While Ford has not announced any restructuring measures in the wake of the tariffs, former Ford CEO Mark Fields told CNN, “The cost of vehicles will go up. It’s just math. The bottom line is there is absolutely no vehicle that won’t be impacted by tariffs.”

A worker at the Ford Dearborn Truck Plant (DTP) also spoke to the WSWS. “Despite the fact that we see millionaires and billionaires who are very affluent and seem to be very powerful, something very disturbing is brewing underneath it all. America cannot maintain this facade of wealth and power.

“If they have to wage war around the world, seizing other people’s resources to keep their way of life afloat, it cannot survive. They cannot live off a lie that has to rejuvenate itself through ill-gotten gains. Not anymore. We are facing a massive cataclysm.”

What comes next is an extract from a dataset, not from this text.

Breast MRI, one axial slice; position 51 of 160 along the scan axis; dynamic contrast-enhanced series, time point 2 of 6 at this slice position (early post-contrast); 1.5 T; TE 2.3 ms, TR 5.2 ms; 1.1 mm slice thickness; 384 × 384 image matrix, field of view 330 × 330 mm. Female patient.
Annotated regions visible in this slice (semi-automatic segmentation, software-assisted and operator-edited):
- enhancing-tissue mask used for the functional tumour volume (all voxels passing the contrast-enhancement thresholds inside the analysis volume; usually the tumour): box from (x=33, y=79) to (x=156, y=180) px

A coworker at DTP added: “The tariffs are already costing jobs. I heard the steel plant near Rouge laid off a lot of people. we are going to have a major problem here. It’s insane what Trump is doing.

“Everything is a combination of parts and components and electronics from all over the world. Items will be shipped, like, for example, from China to here and back and forth and be charged 25 percent, like, two or three times or more; every time they cross the border.

“The oligarchs all agree the working class has to pay for it. There ain’t no sweat off their back what we go through. Shawn Fain’s salary is $274,000 a year. He says tariffs are saving American jobs. They are not.”

He spoke about the sellout 2023 auto contract and the phony “Stand Up strike” that kept most workers on the job producing profits for the auto companies. “Shawn Fain pushed that contract. The layoffs started as soon as the contract was signed. They laid off two shifts at Rev C immediately. That building runs the worst I’ve ever seen any Ford plant run.

“The world we live in squeezes you until you’re flat as a pancake. That’s the way you feel. That’s probably the way everybody feels in the plant.

“Friday, we didn’t have enough people, so they put the team leaders on jobs. They talk on the radio. ‘We need another body”—‘We need five bodies’—‘We need seven bodies over here.’

“You’re just a body. It gets really stressful because the operator is not getting stock properly. It might be in the wrong place. And the manager starts yelling and people start yelling at each other.

“You get your 20-minute break and you’re so exhausted because of the stress and tension. When people leave, it gets worse.

“When I go to Kroger’s I can tell they’re short-staffed and they’re pushing people to do more and more; like they’re wearing five hats. it’s too much. It’s everybody.

“It’s being done to benefit the oligarchs.”